Let’s come back to reality for a second. If Wagner’s whole premise for this book was “ordinary folks in extraordinary situations”, that means Torrino should not have found the right guy — Tom McKenna should have suffered through terrible ordeals because of someone else’s past, a la El Mariachi or any number of Alfred Hitchcock films. The fact that Tom McKenna was the right guy after all mean he’s not so fuckin’ ordinary, and thus Wagner failed miserably at what he was trying to accomplish.
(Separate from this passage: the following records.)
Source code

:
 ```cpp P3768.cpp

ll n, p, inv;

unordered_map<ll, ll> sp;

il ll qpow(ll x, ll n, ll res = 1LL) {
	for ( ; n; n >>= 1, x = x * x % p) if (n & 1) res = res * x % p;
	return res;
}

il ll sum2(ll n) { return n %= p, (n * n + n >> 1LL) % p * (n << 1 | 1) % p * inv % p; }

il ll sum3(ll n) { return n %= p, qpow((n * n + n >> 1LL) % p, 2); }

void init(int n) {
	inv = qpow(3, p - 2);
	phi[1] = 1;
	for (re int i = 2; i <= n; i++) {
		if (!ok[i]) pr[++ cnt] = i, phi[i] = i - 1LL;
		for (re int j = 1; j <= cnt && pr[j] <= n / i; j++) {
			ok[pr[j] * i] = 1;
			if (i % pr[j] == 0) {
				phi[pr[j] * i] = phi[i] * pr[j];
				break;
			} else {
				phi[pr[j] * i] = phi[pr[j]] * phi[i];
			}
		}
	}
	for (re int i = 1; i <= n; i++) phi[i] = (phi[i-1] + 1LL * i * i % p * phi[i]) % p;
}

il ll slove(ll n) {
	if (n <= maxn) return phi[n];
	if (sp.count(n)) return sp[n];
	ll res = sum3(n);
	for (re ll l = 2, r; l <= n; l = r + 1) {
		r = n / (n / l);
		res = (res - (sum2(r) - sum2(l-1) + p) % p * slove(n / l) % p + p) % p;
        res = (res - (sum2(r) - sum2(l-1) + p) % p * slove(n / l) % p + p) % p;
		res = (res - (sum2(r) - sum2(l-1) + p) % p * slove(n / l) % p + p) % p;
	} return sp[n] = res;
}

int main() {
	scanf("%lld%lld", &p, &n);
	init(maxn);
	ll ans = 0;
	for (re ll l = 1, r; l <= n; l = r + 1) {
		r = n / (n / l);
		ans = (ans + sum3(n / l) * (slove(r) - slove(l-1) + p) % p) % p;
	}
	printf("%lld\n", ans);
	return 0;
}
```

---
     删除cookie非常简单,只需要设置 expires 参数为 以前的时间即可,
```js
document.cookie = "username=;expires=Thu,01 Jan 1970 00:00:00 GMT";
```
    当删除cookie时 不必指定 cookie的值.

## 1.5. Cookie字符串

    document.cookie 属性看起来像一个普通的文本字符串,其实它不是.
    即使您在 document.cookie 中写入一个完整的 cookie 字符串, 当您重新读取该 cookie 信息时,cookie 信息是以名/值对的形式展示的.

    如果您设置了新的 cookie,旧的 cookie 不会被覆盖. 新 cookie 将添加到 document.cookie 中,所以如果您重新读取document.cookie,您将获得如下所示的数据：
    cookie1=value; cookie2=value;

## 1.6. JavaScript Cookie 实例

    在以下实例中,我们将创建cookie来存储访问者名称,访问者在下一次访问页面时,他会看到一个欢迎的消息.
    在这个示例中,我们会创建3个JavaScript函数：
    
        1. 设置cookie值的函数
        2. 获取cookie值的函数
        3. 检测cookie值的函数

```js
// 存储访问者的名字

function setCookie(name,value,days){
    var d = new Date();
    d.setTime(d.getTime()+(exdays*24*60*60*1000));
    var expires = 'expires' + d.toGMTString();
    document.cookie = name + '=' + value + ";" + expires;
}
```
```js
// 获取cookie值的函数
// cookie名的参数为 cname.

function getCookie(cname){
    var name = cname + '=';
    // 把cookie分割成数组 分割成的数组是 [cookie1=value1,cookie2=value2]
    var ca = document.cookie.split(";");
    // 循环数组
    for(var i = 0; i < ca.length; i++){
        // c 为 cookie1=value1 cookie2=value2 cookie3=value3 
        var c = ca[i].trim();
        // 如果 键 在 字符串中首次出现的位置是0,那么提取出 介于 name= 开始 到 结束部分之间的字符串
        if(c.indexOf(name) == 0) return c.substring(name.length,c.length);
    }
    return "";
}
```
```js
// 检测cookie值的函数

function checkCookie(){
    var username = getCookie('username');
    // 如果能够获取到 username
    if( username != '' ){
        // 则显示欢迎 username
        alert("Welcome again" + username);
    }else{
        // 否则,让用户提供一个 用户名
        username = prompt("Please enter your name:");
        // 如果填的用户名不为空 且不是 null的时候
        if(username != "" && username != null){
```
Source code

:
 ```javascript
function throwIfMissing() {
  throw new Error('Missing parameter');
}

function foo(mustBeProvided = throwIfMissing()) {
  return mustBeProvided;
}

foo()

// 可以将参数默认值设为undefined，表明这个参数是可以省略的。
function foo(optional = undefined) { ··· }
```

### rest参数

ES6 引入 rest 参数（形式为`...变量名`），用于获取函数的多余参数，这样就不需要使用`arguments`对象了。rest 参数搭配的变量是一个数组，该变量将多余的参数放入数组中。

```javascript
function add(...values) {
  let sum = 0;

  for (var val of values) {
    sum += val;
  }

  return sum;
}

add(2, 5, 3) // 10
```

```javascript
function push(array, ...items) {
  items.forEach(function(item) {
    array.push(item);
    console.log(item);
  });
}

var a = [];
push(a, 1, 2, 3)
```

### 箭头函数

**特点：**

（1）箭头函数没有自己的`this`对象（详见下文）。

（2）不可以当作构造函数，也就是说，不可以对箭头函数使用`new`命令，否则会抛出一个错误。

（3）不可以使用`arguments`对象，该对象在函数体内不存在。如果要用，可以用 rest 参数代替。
But taking the failed “mistaken identity” theme out of the picture, the story is still a ridiculous mess — three different comics from three different genres that Wagner crudely stapled together and called a graphic novel. It starts as a dull thriller with mob guys harassing McKenna, who may or may not even be the guy they’re looking for. Then as McKenna reveals his past it turns into “heist gone wrong” with the young boys running around town, buying uzis and planning their hit on Manzi Sr., then getting hunted down and punished for it. Finally it swan-dives into Eli Roth territory, with Ritchie having been tortured for twenty years and reduced to a quivering heap of meat, and Manzi Jr. being a big-time torture connoisseur, and the climax with all the laughably and unnecessarily gruesome gangster deaths at McKenna’s hands.
The art is often a problem while reading: sometimes it’s very hard to tell one character from another, unless they have a very distinct set of physical traits — sunglasses and black jacket, or devil goatee, or missing a fucking eye. I can read an Eastman and Laird Ninja Turtles comic and tell the turtles apart based on their personalities, despite their looking identical; in A History of Violence, I could never tell Young Ritchie and Young Tom apart unless they were referring to each other by name. A few faces were consistent enough to recognize easily, but this comic is hardly Locke’s finest work. Ultimately, though, the art is hardly the biggest issue with this comic: what sinks it is the general storytelling incompetence and side-order of pretentiousness.
Favorite Character – Torrino, the hatchet man. He’s really the only one that’s interesting and distinct, and he looks like Ed Harris mixed with Clint Eastwood. That’s the coolest DNA combo you could ask for.
Defining Plot Element – The fact that Ritchie was tortured for twenty years instead of being killed. Se7en barely kept me watching with the Sloth victim being tortured for one year. No other element killed the story faster than this one.
Final Thoughts – Stick to Judge Dredd or Sandman. This pile of slag doesn’t deserve the praise it gets.